PREMIÈRES LIGNE #122
Bonjour, ravie de vous retrouver pour un nouveau rendez-vous du dimanche : premières lignes, créé par Ma Lecturothèque.
Le concept est très simple, chaque dimanche, il faut choisir un livre et en citer les premières lignes.
Je poursuis aujourd’hui avec vous ce nouveau rendez-vous hebdomadaire !
Et merci à Aurélia pour ce challenge.
Le livre en cause
La Capture, Nicolas Lebel

Un terrain idéal pour la lieutenante Chen, lancée dans une traque sans merci. Dans son viseur : des tueurs à gages insaisissables, les Furies, déesses du châtiment.
Mais à l’heure de la rencontre, la partie pourrait bien compter plus de joueurs qu’il n’y paraît. Et quand le prêtre de cette île du bout du monde entre à son tour dans la danse, une seule certitude demeure : quelqu’un va mourir.
I
LES POUSSEURS DE BOIS
1
Samedi 9 octobre
Phase 1 – La mise en place
Temps restant : 32 heures 04 minutes
D’une pression sur la touche du lecteur, le père Petrovácz laissa résonner L’Adagio d’Albinoni dans l’église. Le pizzicato des cordes rythma soudain le silence de la petite nef déserte, emplissant le lieu de plus de gravité qu’il ne pouvait en contenir. La mélancolie du mode mineur magnifiait le tempo, parfait pour une cérémonie funèbre, et ne manquait jamais d’arracher des larmes aux plus endurcis. Du bout de ses doigts maigres, le vieux prêtre aux cheveux blancs ajusta le volume avant de se déplacer vers le chœur. Immobile dans son aube violette, baignant dans la lumière bigarrée qui tombait des vitraux, il goûta la montée des violons. C’était sublime. Son premier choix s’était porté sur l’Ave Maria de Schubert, qu’il utilisait souvent en pareille occasion, mais la famille du défunt – réduite à sa nièce, en l’occurrence – avait préféré un air « moins commun ». Lorsqu’il avait proposé le célèbre adagio, la jeune femme avait été conquise et l’avait chaleureusement remercié de personnaliser ainsi la cérémonie. On n’enterre pas tous les jours le dernier membre de sa famille.

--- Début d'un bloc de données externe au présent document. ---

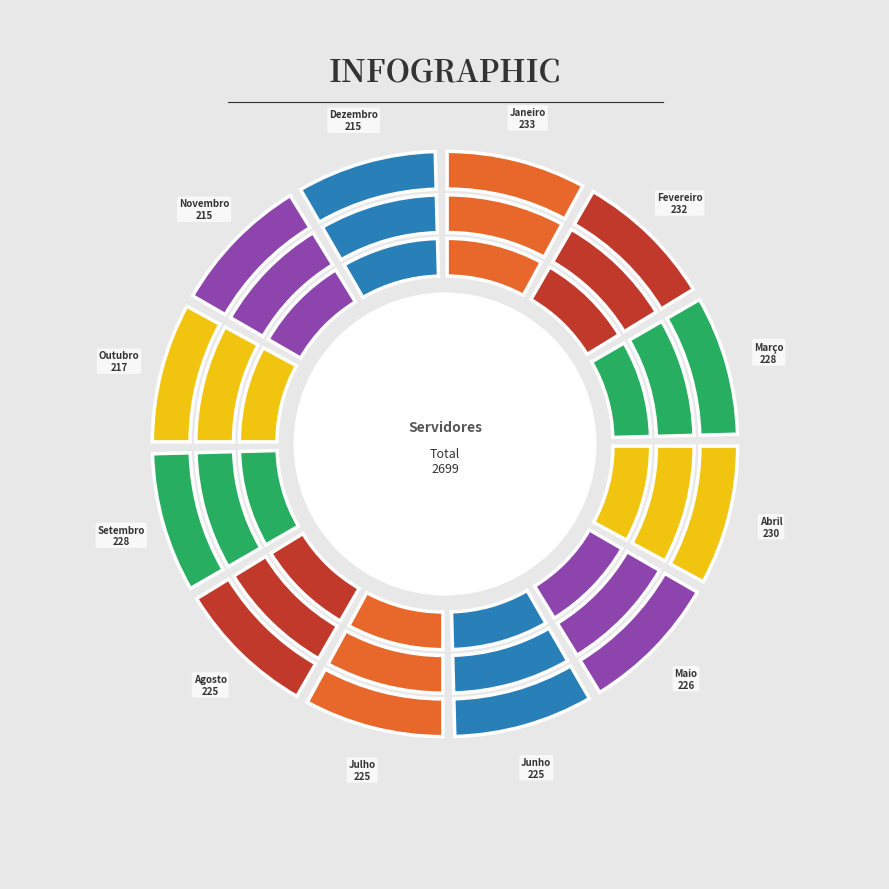

What is the total percentage of Outubro and Abril?

16.6%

Le père Petrovácz coupa la musique et disposa devant l’autel un pupitre sur lequel il déposa le texte de son oraison, deux tréteaux qui recevraient le cercueil et deux pique-cierges sur pied. Tout était en place. Il regarda sa montre : encore deux minutes. Il passa dans la sacristie, attendit qu’il soit 10 heures pile et appuya sur un bouton. Le bourdon tonna dans les hauteurs du clocher, une fois, deux fois, puis toutes les deux secondes, avertissant toute l’île qu’on célébrait aujourd’hui à l’église la vie d’un homme, et sa mort – enfin, son départ vers Dieu.
Alors que sonnait le glas, le père Petrovácz remonta la nef, ouvrit les imposantes portes et sortit sur le parvis. Il plissa les yeux, surpris par la clarté éblouissante qui tombait du ciel blanc. Une bien belle journée d’octobre, même si la météo annonçait une tempête, de celles qui s’abattaient généralement sur l’île au début de l’automne. Au moins, l’enterrement se déroulerait sans pluie.
Une bourrasque froide balaya ses illusions. Le temps pouvait changer du tout au tout en moins d’une heure sur la Bretagne, surtout en mer ; vous vous réveilliez sous un soleil printanier pour déjeuner sous une averse, et certaines journées entamées en ciré se finissaient en maillot sur la plage. Comme on disait ici, « en Bretagne, il fait beau plusieurs fois par jour » ! Le prêtre l’avait compris au fil des années passées sur l’îlot. En ces terres battues par les vents et les vagues, rien n’était jamais acquis.
L’homme sensé savait se plier aux caprices du ciel. L’homme d’Église pensait pouvoir les justifier.